Finite, normal extension of odd degree.

Let $\mathbb{Q} \subseteq E$ be a finite normal extension. Prove that if $(E : \mathbb{Q})=n$ is odd then $E\subseteq \mathbb{R}$.

My attempt:

I am using the fact that a finite normal extension is a splitting field for some polynomial $f$ over $\mathbb{Q}$. Then $E = \mathbb{Q}(a_{1}, a_{2}, .....,a_{n})$, where $a_{i}$ is a root of $f$.
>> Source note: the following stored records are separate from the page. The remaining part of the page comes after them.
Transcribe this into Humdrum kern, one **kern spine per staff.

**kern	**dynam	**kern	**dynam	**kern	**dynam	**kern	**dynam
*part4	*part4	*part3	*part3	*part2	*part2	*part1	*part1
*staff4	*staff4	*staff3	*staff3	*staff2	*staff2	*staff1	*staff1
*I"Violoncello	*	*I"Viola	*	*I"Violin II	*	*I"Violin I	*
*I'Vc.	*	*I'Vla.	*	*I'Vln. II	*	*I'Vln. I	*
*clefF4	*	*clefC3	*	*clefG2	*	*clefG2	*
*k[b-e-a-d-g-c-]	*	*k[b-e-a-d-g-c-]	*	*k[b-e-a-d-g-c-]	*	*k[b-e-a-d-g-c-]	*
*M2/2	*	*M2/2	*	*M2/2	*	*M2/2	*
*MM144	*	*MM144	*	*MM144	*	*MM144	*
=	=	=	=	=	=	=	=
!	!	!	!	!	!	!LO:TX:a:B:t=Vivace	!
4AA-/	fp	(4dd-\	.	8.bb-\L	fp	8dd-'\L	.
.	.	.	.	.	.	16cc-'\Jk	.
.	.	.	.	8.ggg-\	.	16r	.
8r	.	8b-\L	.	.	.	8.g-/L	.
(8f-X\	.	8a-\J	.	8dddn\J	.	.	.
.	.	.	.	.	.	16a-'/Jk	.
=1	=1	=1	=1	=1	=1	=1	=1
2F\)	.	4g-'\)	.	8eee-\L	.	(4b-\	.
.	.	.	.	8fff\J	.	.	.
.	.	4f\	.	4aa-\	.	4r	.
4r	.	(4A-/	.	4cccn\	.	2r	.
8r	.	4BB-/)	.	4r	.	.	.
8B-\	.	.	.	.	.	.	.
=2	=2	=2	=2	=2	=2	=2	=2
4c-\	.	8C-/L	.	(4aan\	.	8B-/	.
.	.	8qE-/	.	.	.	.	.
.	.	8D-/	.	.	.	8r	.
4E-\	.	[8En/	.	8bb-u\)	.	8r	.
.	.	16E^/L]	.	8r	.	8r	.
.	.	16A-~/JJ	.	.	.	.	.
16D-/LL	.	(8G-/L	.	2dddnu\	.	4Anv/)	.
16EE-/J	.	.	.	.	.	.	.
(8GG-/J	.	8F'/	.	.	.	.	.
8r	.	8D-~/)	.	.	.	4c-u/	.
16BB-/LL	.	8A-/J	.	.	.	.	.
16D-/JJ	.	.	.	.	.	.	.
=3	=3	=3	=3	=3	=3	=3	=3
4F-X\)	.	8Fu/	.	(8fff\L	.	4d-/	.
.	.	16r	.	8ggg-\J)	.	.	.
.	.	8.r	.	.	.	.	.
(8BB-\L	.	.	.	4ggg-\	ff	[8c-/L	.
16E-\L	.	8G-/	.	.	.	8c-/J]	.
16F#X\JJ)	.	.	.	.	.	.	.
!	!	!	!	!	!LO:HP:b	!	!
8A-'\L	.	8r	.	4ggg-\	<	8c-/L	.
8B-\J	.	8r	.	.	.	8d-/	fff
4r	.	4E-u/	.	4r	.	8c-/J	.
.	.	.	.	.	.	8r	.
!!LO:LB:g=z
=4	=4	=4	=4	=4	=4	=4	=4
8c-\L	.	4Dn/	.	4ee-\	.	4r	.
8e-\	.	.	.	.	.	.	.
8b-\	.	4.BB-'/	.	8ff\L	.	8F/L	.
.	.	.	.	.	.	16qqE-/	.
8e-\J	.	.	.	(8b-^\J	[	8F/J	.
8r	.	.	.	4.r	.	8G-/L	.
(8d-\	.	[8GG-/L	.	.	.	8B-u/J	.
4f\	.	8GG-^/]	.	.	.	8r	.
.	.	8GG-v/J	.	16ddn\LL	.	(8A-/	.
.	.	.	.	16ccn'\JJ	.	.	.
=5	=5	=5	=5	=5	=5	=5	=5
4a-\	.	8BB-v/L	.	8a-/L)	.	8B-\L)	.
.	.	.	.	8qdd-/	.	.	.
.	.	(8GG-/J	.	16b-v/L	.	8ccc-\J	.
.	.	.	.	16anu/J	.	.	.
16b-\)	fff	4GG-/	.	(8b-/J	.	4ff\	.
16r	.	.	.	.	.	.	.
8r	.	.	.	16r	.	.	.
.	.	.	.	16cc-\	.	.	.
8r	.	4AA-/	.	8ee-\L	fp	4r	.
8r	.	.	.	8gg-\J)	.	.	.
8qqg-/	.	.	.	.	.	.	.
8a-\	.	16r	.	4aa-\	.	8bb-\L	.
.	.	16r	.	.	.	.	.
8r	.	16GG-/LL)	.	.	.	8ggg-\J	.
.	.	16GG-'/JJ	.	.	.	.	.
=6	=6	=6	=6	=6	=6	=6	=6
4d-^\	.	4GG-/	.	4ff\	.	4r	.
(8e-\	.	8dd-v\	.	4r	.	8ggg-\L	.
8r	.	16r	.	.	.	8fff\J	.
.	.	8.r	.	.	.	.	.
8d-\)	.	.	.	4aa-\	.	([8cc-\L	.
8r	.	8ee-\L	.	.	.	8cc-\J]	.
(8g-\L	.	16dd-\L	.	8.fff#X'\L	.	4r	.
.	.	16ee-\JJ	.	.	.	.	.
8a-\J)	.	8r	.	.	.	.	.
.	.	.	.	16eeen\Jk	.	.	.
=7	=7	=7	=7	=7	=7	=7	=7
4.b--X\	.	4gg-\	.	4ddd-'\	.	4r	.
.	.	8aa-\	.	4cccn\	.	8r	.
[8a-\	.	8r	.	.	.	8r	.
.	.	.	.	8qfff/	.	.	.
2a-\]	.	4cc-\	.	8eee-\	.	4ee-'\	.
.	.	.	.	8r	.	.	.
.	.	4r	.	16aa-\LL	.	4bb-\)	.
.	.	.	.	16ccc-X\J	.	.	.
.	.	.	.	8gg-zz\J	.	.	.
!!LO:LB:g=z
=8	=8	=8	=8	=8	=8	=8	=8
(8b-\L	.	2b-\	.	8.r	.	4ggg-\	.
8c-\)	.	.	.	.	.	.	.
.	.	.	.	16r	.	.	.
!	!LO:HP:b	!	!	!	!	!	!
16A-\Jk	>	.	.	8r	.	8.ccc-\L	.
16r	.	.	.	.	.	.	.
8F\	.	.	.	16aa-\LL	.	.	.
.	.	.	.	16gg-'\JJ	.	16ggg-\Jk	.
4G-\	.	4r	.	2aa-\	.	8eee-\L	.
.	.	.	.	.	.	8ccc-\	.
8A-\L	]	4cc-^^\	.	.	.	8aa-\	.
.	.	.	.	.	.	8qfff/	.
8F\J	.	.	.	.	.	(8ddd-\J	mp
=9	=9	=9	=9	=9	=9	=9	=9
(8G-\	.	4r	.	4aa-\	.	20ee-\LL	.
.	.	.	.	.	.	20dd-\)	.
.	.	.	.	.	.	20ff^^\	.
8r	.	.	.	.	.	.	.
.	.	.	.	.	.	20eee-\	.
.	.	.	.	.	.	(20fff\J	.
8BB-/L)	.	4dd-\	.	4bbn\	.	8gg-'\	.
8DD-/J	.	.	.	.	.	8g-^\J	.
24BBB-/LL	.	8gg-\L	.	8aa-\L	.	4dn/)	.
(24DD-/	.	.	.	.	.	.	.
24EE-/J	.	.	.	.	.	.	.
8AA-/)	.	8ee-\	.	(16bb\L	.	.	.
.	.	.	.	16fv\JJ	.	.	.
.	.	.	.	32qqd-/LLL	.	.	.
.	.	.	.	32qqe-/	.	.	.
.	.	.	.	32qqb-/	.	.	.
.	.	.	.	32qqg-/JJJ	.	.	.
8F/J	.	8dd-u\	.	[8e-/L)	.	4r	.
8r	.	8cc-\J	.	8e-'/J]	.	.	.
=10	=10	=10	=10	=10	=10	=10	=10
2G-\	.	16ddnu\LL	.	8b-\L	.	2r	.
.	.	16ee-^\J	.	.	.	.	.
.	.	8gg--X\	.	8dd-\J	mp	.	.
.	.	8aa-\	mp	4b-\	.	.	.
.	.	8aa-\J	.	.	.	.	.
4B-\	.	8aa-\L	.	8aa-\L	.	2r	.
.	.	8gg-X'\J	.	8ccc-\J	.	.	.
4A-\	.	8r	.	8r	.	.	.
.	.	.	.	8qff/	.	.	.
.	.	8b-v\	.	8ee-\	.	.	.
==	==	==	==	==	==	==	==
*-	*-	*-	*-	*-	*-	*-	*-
Moreover I know, that the degree $(\mathbb{Q}(a_{i}):\mathbb{Q})$ must divide $(E:\mathbb{Q})=n$ for all $i$, so it has to be odd too.

If any of $a_{i}$ was a complex number, then the degree $(\mathbb{Q}(a_{i}):\mathbb{Q})$ would be $2$ and we would get a contradiction. But is it enough to say that $E\subseteq \mathbb{R}$? Whether my way of thinking correct?

Solution 1:

Hints:

1. If $z\in E$ is arbitrary, then use normality of $E/\Bbb{Q}$ to show that the complex conjugate $\overline{z}\in E$, too.
2. So the restriction of complex conjugation to $E$ is an automorphism of $E$. What possibilities have we got for its order as an automorphism of $E$?
3. Consequently, what possibilities are there for the degree $[E:E\cap\Bbb{R}]$. Can you eliminate all but one of them? Observe that $E\cap\Bbb{R}$ is the fixed field of complex conjugation.